En proyectos monográficos virtuales, como el brasileño Museu de Memes; en exposiciones de espectro más amplio, como la que ha comisariado Mery Cuesta este año para el Centro de Arte Dos de Mayo sobre Humor absurdo; o en festivales como el pionero Memefest, o el del Centro de Cultura Contemporánea de Barcelona con el mismo nombre, constatamos el interés global por pensar y representar esos artefactos mínimos y cotidianos en los ámbitos de la producción y el archivo del arte.

La forma de los memes es desconcertante y —por extraño que parezca— hipnótica. Primaria, amorfa, amateur. Un meme no puede ser, por su propia naturaleza, bello ni perfecto. Su estética incluye todo aquello que proscriben en principio las bellas artes: la fealdad, el reciclaje icónico, la falta de ortografía, el píxel. Aunque algunos pocos pervivan, la inmensa mayoría desaparece poco después de su entrada en el scalextric que conecta todas las pantallas. Tienen que ser tan aerodinámicos como un mosquito y tan vulgares como un mensaje de texto o el selfi de un amigo: para contagiar lo apuestan todo a una artesanía que se camufla entre los mensajes de la vida cotidiana.

Su confección recurre a lo más elemental de la lógica del collage: el corta y pega. Aunque existan creadores profesionales de memes y agencias de desinformación que los fabrican en cadena, cualquiera puede acceder a generadores (Memegenerator, Imgflip) o incluso dejar que los produzca un algoritmo (como el de This Meme Does Not Exist). El meme es la expresión mínima del remix. El epítome del hazlo tú mismo. La autoría de un meme, necesariamente compartido y variado en su trayecto vital, es colectiva. Tras leer uno impactante, a menudo nuestro inconsciente llega a la misma conclusión: qué bueno, lo podría haber hecho yo mismo, voy a reenviarlo.

Si bien millones de personas se pueden llegar a reír, simultáneamente, por el mismo meme, también grandes masas de población pueden decidir cambiar sus percepciones sobre la inmigración, un partido político o la violencia de género tras recibir esas viñetas de opinión, esas píldoras efímeras, esos chistes textovisuales.

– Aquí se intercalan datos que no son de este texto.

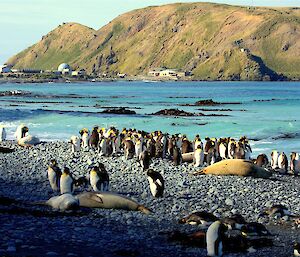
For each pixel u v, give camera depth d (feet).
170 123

La propia Sontag, en su célebre ensayo “Contra la interpretación”, escribe: “La mejor crítica, y no es frecuente, procede a disolver las consideraciones sobre el contenido en consideraciones sobre la forma”. La función de la crítica —añade— consiste en mostrar el cómo y el qué de la obra, no en interpretarla. Eso deberíamos hacer con los memes.

Los lectores tenemos que permanecer atentos ante ese nuevo ecosistema de la influencia y la atención. La crítica política de internet, donde todo pasa por una ingeniería y un diseño centrados en la experiencia del usuario, debe ser también estética. Los memes nos entran por los ojos. No lo olvidemos.

No podemos permitir que sean un monopolio de la ultraderecha, un vehículo para la transmisión de racismo, homofobia, machismo o teorías de la conspiración. Los medios de comunicación más responsables y serios y los proyectos políticos progresistas deberían poner en circulación sus propios memes. Y todos nosotros tendríamos que reflexionar críticamente durante unos segundos sobre el contenido que hemos recibido en nuestro teléfono antes de compartirlo. O, mejor aún, de preferir no hacerlo.